Namun: Terlepas dari apa yang terjadi, Turki sejauh ini terhindar dari penjualan lira lagi. Sekitar setahun yang lalu, lira ambruk karena meningkatnya perselisihan dengan AS – kini lira sudah agak stabil kembali. “Setelah pengangkatannya, kepala bank sentral yang baru, Murat Uysal, mengumumkan kelanjutan kebijakan moneter independen,” kata Michels. “Investor masih percaya bahwa Uysal bukan sekadar boneka Erdogan.”
Baca juga: Kekhawatiran tentang jet tempur F-35: Erdogan membuat mimpi buruk AS menjadi kenyataan – dan Trump diam
Selain itu, kondisi Turki saat ini lebih baik dibandingkan tahun 2018. Tahun lalu, Federal Reserve AS masih dalam jalur menaikkan suku bunga utama, yang juga akan meningkatkan utang Turki dalam dolar AS. Kini sepertinya Federal Reserve AS juga ingin menurunkan suku bunganya lagi, yang dapat meringankan utang Turki.

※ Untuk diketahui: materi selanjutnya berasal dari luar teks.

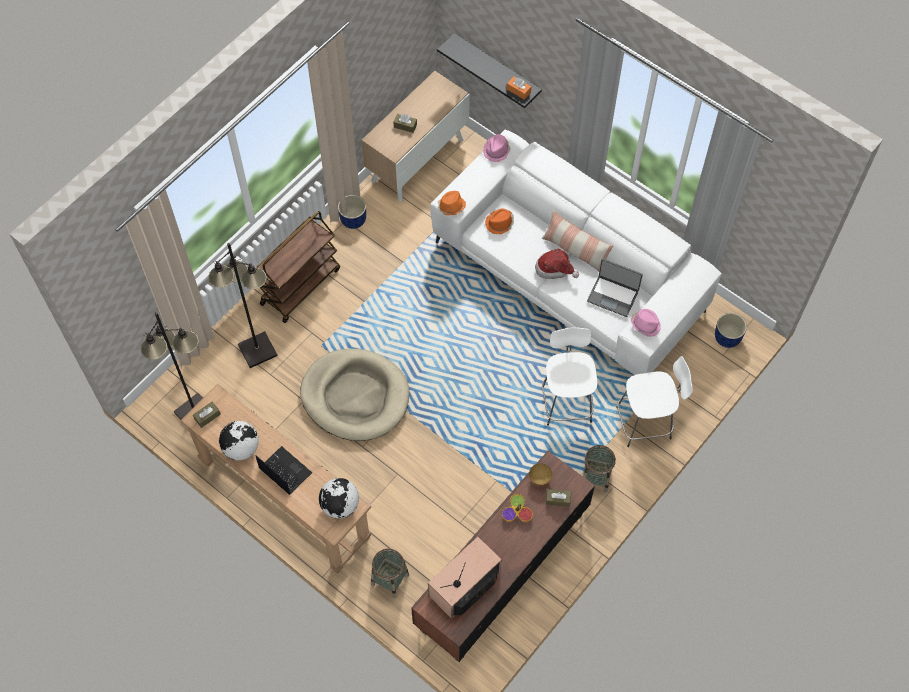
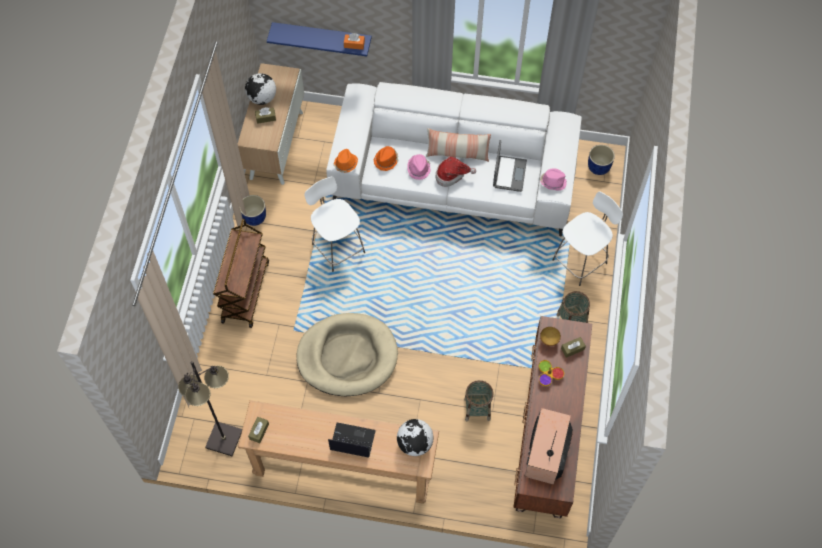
camera: 30 degrees left, 0 degrees up
black floor lamp [208,243,277,368] -> none
globe [219,421,259,460] -> globe moved to [245,73,276,105]
basket [371,549,409,598] -> basket moved to [464,380,494,421]
black shelf [437,33,542,108] -> blue shelf [267,22,372,56]
pink hat [483,134,511,162] -> pink hat moved to [407,154,431,180]
white stool [542,327,598,426] -> white stool moved to [304,177,365,272]
laptop [587,259,643,317] -> laptop turned 75 degrees counterclockwise [493,140,527,192]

Erdogan mengancam akan “menggoyahkan” perekonomian Turki.
Terlepas dari itu, menurut ekonom Michels, bank sentral Turki berada di jalur yang benar: tingkat inflasi telah turun dari 15,7 persen. Meskipun tingkat suku bunga yang tinggi memberikan tekanan pada perusahaan-perusahaan lokal karena biaya pinjaman juga mahal, intervensi dalam kebijakan moneter pada dasarnya salah. “Dengan ketenangan dan kesinambungan dalam kebijakan moneter, Turki akan menuju titik terendahnya. Pertumbuhan ekonomi moderat sekitar 1,5 persen akan mungkin terjadi lagi dalam waktu dekat, namun penurunan suku bunga utama akan menghilangkan dampak positif bank sentral dalam beberapa bulan terakhir,” kata Michels.
Sebaliknya, pendekatan buku teks akan masuk akal – tidak menerapkan pandangan Erdogan bahwa tingkat suku bunga yang tinggi akan menyebabkan inflasi yang tinggi. “Penurunan suku bunga utama hanya akan masuk akal jika inflasi turun. Sebaliknya, Erdogan dapat kembali menggoyahkan perekonomian dengan pandangan dan strateginya sendiri,” kata Michels.